Deployment Flow

Last updated: 2026-03-27

Overview

Code flows from local development to production via:

git push main -> GitHub Actions CI -> Docker build -> ECR push -> ECS deploy -> smoke test

There is one environment (see docs/admin/ops/environment-strategy.md). All merges to main trigger the full pipeline.

CI/CD Pipeline (`.github/workflows/ci.yml`)

Trigger

Push to main: runs full pipeline including deploy
Pull request to main: runs lint, build, security scan, and tests (no deploy)

Jobs

1. `lint-and-build` (all pushes and PRs)

Runs in parallel with security-scan. Concurrency group cancels superseded runs.

Checkout code
Setup Node.js (version from .nvmrc)
npm ci (falls back to npm install)
npm run lint
npm run type-check
npm run build

2. `security-scan` (all pushes and PRs)

Runs Semgrep with rulesets: p/typescript, p/security-audit, p/secrets, p/eslint-plugin-security. Fails on findings (--error).

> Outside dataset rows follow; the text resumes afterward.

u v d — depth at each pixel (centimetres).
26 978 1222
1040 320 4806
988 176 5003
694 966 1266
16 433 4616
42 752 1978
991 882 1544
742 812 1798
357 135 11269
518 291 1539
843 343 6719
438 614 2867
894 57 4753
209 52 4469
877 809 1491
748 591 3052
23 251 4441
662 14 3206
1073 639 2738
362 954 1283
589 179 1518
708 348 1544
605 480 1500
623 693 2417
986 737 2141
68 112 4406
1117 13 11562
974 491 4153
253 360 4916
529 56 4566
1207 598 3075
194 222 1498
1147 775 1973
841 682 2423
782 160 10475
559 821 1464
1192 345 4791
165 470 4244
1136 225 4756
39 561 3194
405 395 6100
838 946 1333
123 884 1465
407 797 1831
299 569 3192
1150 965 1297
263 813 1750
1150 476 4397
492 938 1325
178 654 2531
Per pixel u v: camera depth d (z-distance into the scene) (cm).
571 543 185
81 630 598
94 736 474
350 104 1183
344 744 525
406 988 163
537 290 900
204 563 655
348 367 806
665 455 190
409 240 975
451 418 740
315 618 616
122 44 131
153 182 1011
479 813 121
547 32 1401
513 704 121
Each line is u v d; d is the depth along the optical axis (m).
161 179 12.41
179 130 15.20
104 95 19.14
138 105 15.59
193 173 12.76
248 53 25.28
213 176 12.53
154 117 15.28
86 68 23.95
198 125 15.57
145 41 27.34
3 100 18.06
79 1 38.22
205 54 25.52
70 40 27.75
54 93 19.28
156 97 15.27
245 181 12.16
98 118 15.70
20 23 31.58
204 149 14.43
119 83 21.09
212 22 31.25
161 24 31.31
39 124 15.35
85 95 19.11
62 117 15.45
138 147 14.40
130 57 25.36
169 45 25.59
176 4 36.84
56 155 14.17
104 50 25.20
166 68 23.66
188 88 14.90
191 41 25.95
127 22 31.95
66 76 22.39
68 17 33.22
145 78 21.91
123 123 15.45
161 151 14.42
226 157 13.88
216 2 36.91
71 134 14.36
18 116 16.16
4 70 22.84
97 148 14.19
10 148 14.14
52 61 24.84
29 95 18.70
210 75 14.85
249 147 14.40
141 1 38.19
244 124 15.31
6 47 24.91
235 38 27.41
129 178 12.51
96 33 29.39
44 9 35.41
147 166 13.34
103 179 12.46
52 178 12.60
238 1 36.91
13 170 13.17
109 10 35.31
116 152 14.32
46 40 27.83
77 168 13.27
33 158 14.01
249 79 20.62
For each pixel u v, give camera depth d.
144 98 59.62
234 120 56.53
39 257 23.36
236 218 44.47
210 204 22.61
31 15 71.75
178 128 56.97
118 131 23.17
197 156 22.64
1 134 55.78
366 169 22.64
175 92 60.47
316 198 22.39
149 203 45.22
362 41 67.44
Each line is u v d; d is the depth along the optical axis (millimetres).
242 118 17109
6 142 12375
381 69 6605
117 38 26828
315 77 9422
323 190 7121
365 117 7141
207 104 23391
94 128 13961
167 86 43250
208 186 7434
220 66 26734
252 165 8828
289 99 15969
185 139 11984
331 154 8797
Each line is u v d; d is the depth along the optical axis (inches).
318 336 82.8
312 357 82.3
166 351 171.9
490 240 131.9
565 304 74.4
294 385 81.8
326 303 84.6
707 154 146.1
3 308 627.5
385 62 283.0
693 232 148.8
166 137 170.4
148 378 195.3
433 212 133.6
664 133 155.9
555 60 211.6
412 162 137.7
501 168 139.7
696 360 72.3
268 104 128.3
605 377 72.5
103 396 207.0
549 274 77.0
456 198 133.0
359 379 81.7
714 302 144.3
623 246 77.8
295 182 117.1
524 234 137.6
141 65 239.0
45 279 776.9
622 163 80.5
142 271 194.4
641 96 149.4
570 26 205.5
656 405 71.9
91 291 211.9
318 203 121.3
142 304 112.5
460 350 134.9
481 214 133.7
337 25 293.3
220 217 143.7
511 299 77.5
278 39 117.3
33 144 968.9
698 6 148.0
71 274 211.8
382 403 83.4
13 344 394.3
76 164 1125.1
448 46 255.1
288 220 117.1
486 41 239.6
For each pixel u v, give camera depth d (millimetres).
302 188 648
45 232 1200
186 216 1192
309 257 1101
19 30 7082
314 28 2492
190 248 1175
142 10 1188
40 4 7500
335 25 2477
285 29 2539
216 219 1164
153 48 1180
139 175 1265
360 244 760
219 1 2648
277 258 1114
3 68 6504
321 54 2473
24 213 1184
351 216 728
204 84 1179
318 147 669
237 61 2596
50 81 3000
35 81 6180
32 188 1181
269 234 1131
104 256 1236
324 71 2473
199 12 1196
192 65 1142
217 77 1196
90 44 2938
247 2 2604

3. `test` (all pushes and PRs)

Depends on lint-and-build. Runs npm test -- --coverage. Coverage threshold check (70%) is currently warn-only.

4. `e2e-tests` (main branch push only)

Depends on lint-and-build + test. Spins up a pgvector/pgvector:pg16 service container, bootstraps the CI database (scripts/ci-bootstrap-db.sql), runs migrations (npm run db:migrate), builds the app, and runs Playwright E2E tests against the standalone build. Uses real Cognito credentials from GitHub secrets.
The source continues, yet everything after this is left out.